╭─ Teks untuk Dibaca

Mengingat dampak positif Falun Gong terhadap masyarakat, mengapa PKT begitu takut dan memusuhi praktik ini? Rezim komunis telah menganiaya Falun Gong sejak 1999, memperluas upayanya di luar perbatasan Tiongkok.

Feng mengaitkan ini dengan sifat totalitarianisme komunis. Sepanjang kebangkitannya hingga pemerintahannya yang berlanjut, PKT telah mempertahankan kontrol dengan menghilangkan lawan politik dan menekan perbedaan ideologis.

“Rezim totaliter PKT mencari kontrol mutlak atas semua aspek kekuasaan—politik, ekonomi, dan ideologi,” katanya. “Pemerintahannya dibangun atas penghapusan oposisi, baik politik maupun ideologis, dan menekan keyakinan apapun yang ada di luar kerangka mereka. Inilah sebabnya PKT menargetkan Falun Gong. Sifat totalitarianisme memaksanya  memberantas sistem ideologis, moral, atau organisasi yang independen.”

╰─

- **Tindakan yang Diperlukan**:
- A) Tuliskan kembali bagian teks tentang PKT dan Falun Gong tanpa mengubah apa pun, semuanya mulai dari "Feng mengaitkan ini" sampai ke "menekan perbedaan ideologis.".
- B) Lanjutkan teks tentang PKT dan Falun Gong, dimulai setelah kalimat terakhirnya.
Catatan ini diambil dari sumber yang berbeda.

╭─ Entri Hasil Ekstraksi

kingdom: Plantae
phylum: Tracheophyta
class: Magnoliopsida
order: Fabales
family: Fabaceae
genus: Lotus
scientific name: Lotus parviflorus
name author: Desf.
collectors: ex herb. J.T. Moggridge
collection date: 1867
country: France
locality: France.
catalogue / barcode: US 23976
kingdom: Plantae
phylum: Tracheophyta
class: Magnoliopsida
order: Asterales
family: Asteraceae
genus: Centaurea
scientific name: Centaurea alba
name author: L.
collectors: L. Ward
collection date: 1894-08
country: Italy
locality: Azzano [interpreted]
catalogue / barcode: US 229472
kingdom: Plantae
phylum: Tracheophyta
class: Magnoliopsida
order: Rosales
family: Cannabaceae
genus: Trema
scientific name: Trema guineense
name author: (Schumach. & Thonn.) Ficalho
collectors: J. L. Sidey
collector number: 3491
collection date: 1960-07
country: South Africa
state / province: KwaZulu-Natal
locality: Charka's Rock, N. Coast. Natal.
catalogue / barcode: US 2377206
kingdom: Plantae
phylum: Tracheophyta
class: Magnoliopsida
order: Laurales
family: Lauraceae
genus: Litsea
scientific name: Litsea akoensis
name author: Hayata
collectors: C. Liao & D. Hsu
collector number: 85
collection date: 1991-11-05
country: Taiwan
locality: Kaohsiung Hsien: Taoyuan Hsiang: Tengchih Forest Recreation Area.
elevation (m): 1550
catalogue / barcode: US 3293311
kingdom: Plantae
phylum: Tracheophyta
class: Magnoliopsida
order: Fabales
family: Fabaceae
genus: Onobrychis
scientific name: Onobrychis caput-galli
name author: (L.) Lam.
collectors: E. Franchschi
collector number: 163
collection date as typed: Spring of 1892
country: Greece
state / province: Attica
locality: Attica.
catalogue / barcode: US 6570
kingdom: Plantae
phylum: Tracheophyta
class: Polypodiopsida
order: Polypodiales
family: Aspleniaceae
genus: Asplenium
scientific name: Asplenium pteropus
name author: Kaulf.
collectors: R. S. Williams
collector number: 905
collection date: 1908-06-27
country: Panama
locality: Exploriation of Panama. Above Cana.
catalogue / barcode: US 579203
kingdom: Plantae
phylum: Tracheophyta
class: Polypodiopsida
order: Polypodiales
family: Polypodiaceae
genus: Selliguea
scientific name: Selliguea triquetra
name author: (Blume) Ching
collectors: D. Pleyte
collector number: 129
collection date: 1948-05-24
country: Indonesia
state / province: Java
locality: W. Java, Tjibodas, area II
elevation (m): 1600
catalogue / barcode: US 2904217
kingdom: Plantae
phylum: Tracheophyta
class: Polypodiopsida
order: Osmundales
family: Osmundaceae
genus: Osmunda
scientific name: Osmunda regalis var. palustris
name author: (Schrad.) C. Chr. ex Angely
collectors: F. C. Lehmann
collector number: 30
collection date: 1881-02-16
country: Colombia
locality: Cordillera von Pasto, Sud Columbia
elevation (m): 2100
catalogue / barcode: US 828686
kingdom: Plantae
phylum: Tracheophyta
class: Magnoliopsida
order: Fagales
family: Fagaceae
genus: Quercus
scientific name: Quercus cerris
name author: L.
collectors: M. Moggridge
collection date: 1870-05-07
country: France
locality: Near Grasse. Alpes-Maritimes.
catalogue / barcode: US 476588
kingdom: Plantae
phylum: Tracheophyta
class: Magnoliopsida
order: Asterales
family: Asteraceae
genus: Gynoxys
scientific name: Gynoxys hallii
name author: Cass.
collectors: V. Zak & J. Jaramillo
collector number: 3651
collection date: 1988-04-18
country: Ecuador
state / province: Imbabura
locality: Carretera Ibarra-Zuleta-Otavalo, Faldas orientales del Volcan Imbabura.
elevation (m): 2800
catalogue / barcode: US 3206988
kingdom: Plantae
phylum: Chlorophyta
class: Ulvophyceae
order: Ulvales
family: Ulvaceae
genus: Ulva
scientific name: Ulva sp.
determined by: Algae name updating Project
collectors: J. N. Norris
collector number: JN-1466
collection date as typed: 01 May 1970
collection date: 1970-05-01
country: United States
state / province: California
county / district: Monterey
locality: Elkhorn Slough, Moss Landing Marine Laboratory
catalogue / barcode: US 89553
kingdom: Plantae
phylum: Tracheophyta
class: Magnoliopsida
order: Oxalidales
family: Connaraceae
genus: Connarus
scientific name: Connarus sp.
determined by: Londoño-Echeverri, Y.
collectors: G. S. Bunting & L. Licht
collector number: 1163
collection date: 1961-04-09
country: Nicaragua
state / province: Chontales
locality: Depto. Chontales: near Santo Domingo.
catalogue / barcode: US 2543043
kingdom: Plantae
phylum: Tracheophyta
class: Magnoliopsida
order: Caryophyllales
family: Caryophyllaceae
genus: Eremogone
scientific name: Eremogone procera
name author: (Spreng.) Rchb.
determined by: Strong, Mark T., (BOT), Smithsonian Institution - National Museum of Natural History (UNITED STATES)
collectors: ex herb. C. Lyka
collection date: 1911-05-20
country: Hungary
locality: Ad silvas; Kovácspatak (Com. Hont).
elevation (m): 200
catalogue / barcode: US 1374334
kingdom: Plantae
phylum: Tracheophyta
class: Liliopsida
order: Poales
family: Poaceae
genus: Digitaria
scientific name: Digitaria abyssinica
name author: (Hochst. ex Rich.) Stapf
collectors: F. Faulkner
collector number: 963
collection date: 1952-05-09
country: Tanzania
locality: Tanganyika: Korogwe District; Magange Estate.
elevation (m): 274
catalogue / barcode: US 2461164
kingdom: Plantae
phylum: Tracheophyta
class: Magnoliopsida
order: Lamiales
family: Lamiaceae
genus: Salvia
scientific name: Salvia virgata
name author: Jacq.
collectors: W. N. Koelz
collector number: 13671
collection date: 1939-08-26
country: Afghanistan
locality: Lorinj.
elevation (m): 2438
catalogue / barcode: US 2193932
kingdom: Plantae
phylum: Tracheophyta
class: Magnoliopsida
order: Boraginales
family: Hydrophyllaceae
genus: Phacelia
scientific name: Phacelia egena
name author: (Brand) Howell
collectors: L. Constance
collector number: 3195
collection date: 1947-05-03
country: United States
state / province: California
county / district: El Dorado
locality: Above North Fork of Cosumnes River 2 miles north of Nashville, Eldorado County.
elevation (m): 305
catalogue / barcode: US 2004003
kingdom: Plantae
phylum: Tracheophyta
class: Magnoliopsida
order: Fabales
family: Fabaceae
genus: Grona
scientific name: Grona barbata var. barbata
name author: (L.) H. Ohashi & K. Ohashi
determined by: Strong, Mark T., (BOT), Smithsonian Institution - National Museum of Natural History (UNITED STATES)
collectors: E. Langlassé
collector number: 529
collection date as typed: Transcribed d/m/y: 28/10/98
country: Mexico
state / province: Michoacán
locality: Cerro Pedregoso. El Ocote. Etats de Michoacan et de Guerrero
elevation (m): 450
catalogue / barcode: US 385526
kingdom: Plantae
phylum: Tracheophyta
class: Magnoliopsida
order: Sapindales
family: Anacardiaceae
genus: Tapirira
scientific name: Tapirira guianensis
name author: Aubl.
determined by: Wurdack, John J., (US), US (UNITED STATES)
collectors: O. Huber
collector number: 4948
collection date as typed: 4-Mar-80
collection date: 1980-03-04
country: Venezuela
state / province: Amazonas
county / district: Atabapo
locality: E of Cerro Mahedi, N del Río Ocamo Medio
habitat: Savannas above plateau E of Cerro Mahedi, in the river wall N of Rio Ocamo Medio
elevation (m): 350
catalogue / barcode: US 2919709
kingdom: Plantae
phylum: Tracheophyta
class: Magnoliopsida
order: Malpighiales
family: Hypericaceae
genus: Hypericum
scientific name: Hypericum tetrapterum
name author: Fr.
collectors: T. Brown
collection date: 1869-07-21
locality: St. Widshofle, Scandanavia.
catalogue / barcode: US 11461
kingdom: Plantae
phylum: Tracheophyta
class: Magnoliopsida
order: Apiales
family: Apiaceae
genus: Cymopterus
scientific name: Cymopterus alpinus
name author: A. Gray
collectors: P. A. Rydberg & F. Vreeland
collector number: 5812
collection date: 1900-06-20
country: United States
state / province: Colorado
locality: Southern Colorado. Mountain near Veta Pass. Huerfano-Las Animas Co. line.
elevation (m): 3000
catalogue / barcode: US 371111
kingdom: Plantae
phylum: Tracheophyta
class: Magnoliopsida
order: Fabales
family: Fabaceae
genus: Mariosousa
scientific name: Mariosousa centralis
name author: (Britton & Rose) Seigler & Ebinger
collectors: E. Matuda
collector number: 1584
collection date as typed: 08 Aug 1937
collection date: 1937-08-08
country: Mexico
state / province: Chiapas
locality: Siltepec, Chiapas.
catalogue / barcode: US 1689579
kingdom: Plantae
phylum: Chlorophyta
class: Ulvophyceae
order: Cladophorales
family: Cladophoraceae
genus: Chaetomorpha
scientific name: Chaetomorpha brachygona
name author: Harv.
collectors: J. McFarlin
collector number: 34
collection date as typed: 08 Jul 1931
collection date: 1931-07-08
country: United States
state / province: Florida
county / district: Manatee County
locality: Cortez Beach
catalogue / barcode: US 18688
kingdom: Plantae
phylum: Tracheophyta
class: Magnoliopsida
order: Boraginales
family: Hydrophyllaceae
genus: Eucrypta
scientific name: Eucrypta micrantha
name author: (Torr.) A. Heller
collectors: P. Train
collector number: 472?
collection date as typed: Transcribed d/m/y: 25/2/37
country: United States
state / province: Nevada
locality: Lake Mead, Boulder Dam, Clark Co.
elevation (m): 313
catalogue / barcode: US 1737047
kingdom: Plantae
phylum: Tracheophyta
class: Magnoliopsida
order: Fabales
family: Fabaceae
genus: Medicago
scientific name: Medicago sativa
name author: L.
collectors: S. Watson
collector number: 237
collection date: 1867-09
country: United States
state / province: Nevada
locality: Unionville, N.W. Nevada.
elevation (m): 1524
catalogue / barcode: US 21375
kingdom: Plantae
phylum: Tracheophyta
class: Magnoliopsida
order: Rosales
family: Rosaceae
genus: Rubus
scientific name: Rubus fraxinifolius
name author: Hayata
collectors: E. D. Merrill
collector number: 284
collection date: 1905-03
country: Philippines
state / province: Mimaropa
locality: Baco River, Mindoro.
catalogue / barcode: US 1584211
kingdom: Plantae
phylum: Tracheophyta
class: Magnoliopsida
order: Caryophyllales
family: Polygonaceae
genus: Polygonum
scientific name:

╰─

- **Jawaban yang Diharapkan**:
- A)
Feng mengaitkan ini dengan sifat totalitarianisme komunis. Sepanjang kebangkitannya hingga pemerintahannya yang berlanjut, PKT telah mempertahankan kontrol dengan menghilangkan lawan politik dan menekan perbedaan ideologis.

- B)
Feng mengamati bahwa, baik dari perspektif politik maupun sosiologis, Falun Gong telah muncul sebagai oposisi terbesar dan paling tangguh terhadap PKT. Akibatnya, rezim tersebut, yang didorong oleh sifat intrinsiknya, berkomitmen dengan tegas untuk memberantas Falun Gong dengan segala cara, terlepas dari fokus kelompok tersebut pada perilaku moral dan praktik spiritual.

Bias Sejarah The New York Times

Setelah serangan The New York Times terhadap Shen Yun, sejarah pelaporan  pro-komunis dan pro-PKT  surat kabar ini mendapat sorotan ulang.

Pada 1930-an, selama Holodomor Soviet di Ukraina, jurnalis The New York Times, Walter Duranty, mengklaim bahwa laporan tentang kelaparan tersebut sebagian besar dibesar-besarkan. Duranty juga membela kebijakan Stalin.

Pada Januari 2001, ketika PKT mengatur insiden pembakaran diri di Lapangan Tiananmen Beijing dan bersikeras bahwa individu yang terlibat adalah praktisi Falun Gong, The New York Times—berbeda dengan The Washington Post yang mengirim reporter untuk menyelidiki klaim tersebut—dengan tidak kritis mengadopsi narasi PKT sebagai fakta. Insiden tersebut kemudian terungkap sebagai peristiwa false flag yang diatur oleh PKT demi membalikkan opini publik di Tiongkok terhadap Falun Gong.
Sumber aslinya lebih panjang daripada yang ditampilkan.